(Saved data entries)
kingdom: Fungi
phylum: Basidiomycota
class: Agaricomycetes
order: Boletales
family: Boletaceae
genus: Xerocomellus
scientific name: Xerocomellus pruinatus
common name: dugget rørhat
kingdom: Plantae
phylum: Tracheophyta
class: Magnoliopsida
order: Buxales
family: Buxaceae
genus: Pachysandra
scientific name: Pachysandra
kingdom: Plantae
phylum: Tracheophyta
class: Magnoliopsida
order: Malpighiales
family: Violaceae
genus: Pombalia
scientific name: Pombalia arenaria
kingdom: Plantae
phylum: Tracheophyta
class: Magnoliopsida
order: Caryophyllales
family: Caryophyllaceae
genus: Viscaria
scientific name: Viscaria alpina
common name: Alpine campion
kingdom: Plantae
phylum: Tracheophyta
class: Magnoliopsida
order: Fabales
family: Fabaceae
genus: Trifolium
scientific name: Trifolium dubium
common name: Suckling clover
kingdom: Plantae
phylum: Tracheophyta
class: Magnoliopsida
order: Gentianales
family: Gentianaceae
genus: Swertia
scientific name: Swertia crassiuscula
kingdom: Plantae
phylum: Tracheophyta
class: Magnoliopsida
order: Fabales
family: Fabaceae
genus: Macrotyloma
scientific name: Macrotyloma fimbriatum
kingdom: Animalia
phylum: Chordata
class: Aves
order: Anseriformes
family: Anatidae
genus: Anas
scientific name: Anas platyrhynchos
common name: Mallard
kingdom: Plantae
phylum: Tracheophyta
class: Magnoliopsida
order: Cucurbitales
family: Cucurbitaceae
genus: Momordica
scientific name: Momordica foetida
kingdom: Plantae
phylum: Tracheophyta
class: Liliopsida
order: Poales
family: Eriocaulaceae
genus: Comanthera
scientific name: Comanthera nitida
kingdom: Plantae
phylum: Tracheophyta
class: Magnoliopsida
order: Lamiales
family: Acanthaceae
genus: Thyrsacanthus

▸ OBJECTIVE: Copy out, unchanged, the lines from the one containing "scientific name: Viscaria alpina" up to and including the one containing "scientific name: Swertia crassiuscula".

▸ ANSWER BELOW:
scientific name: Viscaria alpina
common name: Alpine campion
kingdom: Plantae
phylum: Tracheophyta
class: Magnoliopsida
order: Fabales
family: Fabaceae
genus: Trifolium
scientific name: Trifolium dubium
common name: Suckling clover
kingdom: Plantae
phylum: Tracheophyta
class: Magnoliopsida
order: Gentianales
family: Gentianaceae
genus: Swertia
scientific name: Swertia crassiuscula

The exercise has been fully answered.